VITT mechanism shows the way to avoid COVID-19 vaccine thrombosis

Stroke

By Mardi Chapman

1 Jun 2021

German researchers have proposed a mechanism for the vaccine-induced thrombosis and thrombocytopenia (VITT) observed in a minority of people receiving the AstraZeneca and Johnson & Johnson COVID-19 vaccines.

The researchers said the fundamental difference between the mRNA and adenoviral vector-based vaccines was in their delivery to either the cytosol or nucleus.

“Most importantly, the RNA of this virus is translated and replicated only in the cytosol of infected cells, and thus, evolution of coronaviruses has always taken place in the cytosol of permissive cells, and in the absence of processes that are necessarily taking place when nuclear-encoded genes are being transcribed (capping, splicing and poly-adenylation).”

However in the case of the AZ and J&J vaccines, adenoviral DNA enters the nucleus of cells where it “is not optimised to be transcribed” and could result in arbitrary splice events.

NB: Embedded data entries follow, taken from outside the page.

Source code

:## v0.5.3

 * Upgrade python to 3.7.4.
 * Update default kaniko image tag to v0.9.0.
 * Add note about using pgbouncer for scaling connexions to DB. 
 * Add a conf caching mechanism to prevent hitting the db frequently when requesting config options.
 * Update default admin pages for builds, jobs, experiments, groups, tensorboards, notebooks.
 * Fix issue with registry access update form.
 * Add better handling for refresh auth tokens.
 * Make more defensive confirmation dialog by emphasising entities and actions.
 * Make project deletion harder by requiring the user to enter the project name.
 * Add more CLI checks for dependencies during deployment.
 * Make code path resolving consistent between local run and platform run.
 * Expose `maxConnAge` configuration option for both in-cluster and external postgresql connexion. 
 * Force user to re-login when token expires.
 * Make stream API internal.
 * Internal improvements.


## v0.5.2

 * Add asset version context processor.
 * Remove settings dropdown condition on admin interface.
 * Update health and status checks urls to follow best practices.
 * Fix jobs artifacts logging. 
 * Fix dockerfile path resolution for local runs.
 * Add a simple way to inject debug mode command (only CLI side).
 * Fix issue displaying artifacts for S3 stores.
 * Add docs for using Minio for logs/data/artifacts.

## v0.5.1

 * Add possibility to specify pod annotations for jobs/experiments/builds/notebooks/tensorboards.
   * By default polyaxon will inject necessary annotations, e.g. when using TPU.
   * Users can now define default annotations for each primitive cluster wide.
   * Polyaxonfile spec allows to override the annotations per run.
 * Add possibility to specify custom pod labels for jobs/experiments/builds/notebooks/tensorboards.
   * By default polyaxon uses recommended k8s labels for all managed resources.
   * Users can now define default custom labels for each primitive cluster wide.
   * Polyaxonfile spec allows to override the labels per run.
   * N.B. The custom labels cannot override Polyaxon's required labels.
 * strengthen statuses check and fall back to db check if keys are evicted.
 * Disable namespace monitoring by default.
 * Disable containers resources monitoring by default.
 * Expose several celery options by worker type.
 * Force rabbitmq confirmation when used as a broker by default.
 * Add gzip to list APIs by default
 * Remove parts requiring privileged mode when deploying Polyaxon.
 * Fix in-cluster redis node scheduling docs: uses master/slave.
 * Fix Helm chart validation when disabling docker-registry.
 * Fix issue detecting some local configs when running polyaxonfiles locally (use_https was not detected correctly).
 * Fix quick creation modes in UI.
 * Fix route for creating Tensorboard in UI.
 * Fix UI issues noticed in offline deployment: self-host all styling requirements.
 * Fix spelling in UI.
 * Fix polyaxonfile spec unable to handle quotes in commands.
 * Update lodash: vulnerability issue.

“Most, if not all, of these undesirable splice events would produce shorter protein variants, disrupting the Spike protein upstream of the C-terminally located membrane anchor, and thus, leading to soluble Spike protein variants.”

In their research, yet to be peer reviewed, they presented the “first molecular evidence that vector-based vaccines encoding the Spike protein exhibit a problem that is completely absent in mRNA-based vaccines”.

They said the secreted, soluble Spike protein variants have been shown to cause strong inflammatory responses on endothelial cells.

“Soluble Spike variants together with newly built antibodies against Spike protein as well as the highly specific blood flow conditions in the central venous sinus of the brain may result in the rare but severe events after vaccination observed with ADZ1222/Vaxzevria,” the researchers said.

“Based on our findings, we strongly suggest that the Spike open reading frames – wildtype or codon-optimised – in vector-based vaccines has to be re-optimised to avoid unintended splice reactions and to increase the safety of these pharmaceutical products. “

They concluded that all mRNA-based vaccines should be safe products.